That’s an ideal allusion to the isolation, coincidental or not, that ‘Chance of Rain’ evokes. Here the blinds are down and the lights are off, as Laurel Halo turns inwards to a slightly paranoid obsession with the human emotional spectrum. The crude and simplistic happy/sad dichotomy is repeatedly disrupted here, whether it's in the submerged, playful ambience of Dr Echt (does she mean "drecht", as in, a “place where ships are pulled or carried across the land” or a Dutch friend with a PhD?) or the surging flight of Ainnome (I’ve got nothing)?
All clues and no conclusions, ‘Chance of Rain’ becomes a muffled musical excavation of what lies beneath, while never really finding anything; there are no words to apply to a mood to make it real. Still/Dromos again hints at that false good/bad emotional duality, while frustrating it by applying an elusive reference to movement in the Greek architectural term for "passageway" and evoking a sense of the commute, perhaps by train, through the squeak of metal against metal, rushing wind, extraneous, garbled chatter and the unnatural tension of being stationary yourself, while being borne along space and time, contained in a moving object or sound itself.
This disrupted transmission or barely perceptible dream state dismantles Laurel Halo’s earlier work, as it descends into the foggy depths of music at its core – as a mode of expression that can communicate things that words can’t.
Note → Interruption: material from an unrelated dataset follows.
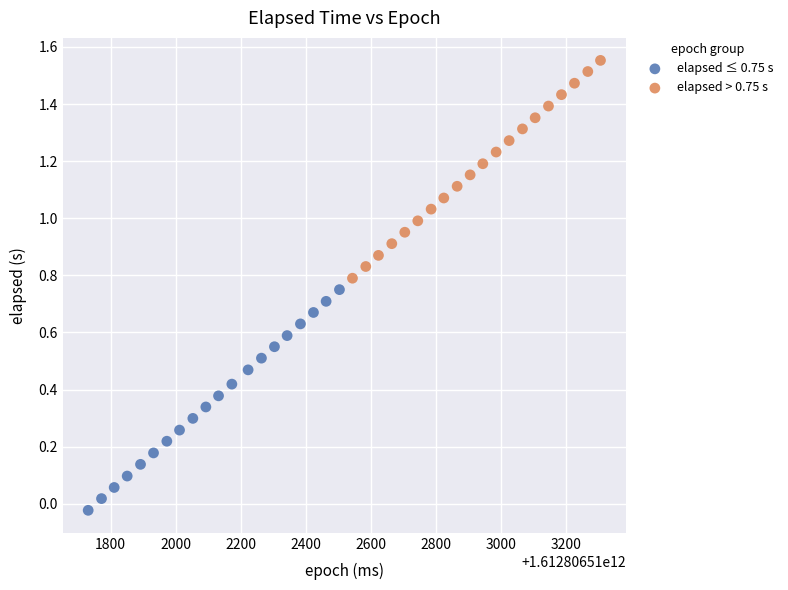

Which series has the largest Y range (max minus min)?

elapsed ≤ 0.75 s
Suspended in that moment of anticipation, trepidation even, that its title ‘Chance of Rain’ alludes to, an unearthly motion and nostalgia is reflected in the resonant fragments of raindrops on a water pipe out of sync with a looping keyboard sample in its title track. A loitering wind instrument – a certain yearning reminiscent of Oneohtrix Point Never’s 'Replica' – fades out of Melt, and a lonesome piano from a cruise ship cut adrift in –Out, articulates a certain pleasure in pain that Laurel Halo is extrapolating on. As she says in an recent interview with Dummy, “it’s the end of the night blues and you’re going home alone.”
Hyperdub released ‘Chance of Rain’ on the 28th October 2013.